Below is a method to design workflows that query APIs with pagination using the "Repeat" action. This is a simplified and improved version of what I suggested previously. It still has a few non-obvious gotchas, so I tried to cover all of them. The method also benefits additionally from recently added features.
The example is using PokéAPI (pokeapi.co) as suggested by @adambeltz.
Here is the project. It contains just 7 actions in two modules. Its logic and the design process are explained below:
api-paging.morph (6.2 KB)
The main module:
The "Get page" module:
The starting point
Start by constructing the initial dataset of the loop. Typically, it's a 1-line dataset that satisfies 2 conditions:
- It has the columns required to construct an API request. In our case, an API request only needs the URL path, so one column would suffice.
- The column name(s) must be the same as the column names in the result table of the iterated module because the "Repeat" action passes the result of one iteration to the input of the next iteration. To understand the recursive iteration mechanism of the action, please read the help article on the "Repeat" action.
As we see from the API response in our example, the example API returns the URL path of the next page in the JSON property
next. So, we construct our initial dataset as one column named
next. In this example, I used the "Create list" action for that. In a real-life project, you will probably need to construct the initial dataset from a parameter or some other user input.
The iterated module that queries the API
Now, let's create a new module called "Get page" with the "Input" action in it and add the "Repeat" action that calls "Get page" in the main module.
Useful tip: press the "Populate automatically" button to populate the input dataset from the parent module:
The iterated module must have a condition that returns an empty dataset when there is nothing more to fetch from the API. An empty result dataset signals to the "Repeat" action that it must stop iterating further and exit the loop.

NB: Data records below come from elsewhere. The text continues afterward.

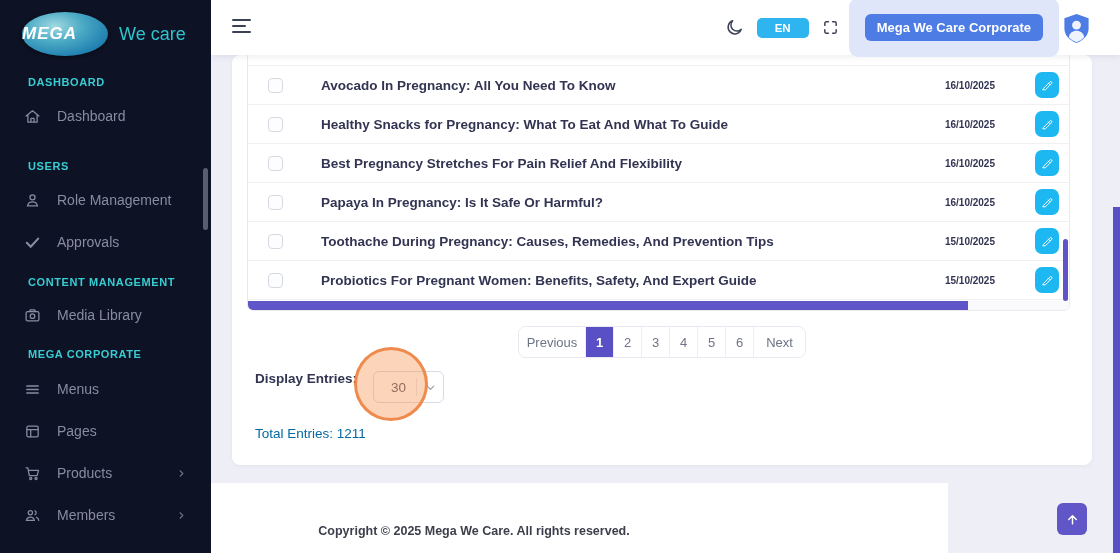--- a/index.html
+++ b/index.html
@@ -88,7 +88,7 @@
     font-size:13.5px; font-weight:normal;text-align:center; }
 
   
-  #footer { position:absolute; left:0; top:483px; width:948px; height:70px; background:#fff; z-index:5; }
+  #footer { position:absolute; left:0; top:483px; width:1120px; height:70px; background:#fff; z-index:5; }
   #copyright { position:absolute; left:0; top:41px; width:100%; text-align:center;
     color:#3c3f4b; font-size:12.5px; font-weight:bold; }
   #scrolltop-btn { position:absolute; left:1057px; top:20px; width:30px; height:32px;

In our case, when the last page is retrieved the API still returns the JSON property
next but it's empty. So we can just check if it's empty or not in the "Skip..." action (step 2).
Important! Notice that we don't exit the loop immediately when we receive the last page because we still need its result returned to the parent module (otherwise the last page will be missing in the result of the "Repeat" action). We still do one more iteration and the "Repeat" action sends the output of the last web request to the next iteration loop and only then we exit the loop (by making the "Skip..." action produce an empty dataset), before doing another web request.
If the API didn't return any property at all, we could use the columnexists() function to check that.
Important! Configure the "Skip..." action to return an empty dataset, when the condition is not fulfilled because by default it doesn't.
The web request and response
Finally, let's send the API request and parse the response. Different APIs require indicating the next page in different ways, there is no standard for that. Sometimes, it's in the URL query parameters, sometimes, it's in the request body. Some creative API designers may even use request headers for that.
Some APIs use the "offset/limit" (a.k.a. "skip/take") method to specify the next page. Some APIs return a "cursor" - a semi-random ID that points the API to the next page. Luckily, EasyMorph can handle virtually any API specification.
In our case, the next page is conveniently specified by two URL parameters,
limit, which we can extract from the URL returned by the API in the JSON property named
Since our URL path is in a column, we use the "First column value" method to specify the request path:
In the last step, we parse the response using the "Parse JSON" action:
Notice that the last step produces the column
next required in the input dataset in the next iteration of the loop.
To make the "Repeat" action collect and automatically append all responses, don't forget to switch it to the "Append and return all results" mode.
To see what will be in the input of your iterated module on 2nd iteration, right-click the last action in the result table and choose "Send output to sandbox/module" to send the result to the "Input" action of this module.
For debugging purposes, you can keep sending the result dataset to the input to see what's going on on the 3rd iteration, 4th, and so on...
If you need to edit data in the input dataset, send it to a sandbox (using the menu command described in the previous tip), edit the sandbox using the "Dataset editor", and then send the edited dataset from the sandbox back to the input.
In the example, our iterated module has only one table so I didn't flag it as the default result table as there is no ambiguity. If your iterated module has more than one table, mark the result table by right-clicking the table header and selecting "Flag as default result table". It will tell EasyMorph which exactly table is the result of the workflow. Otherwise, the "Repeat" action will return an error as it won't know what table contains the result.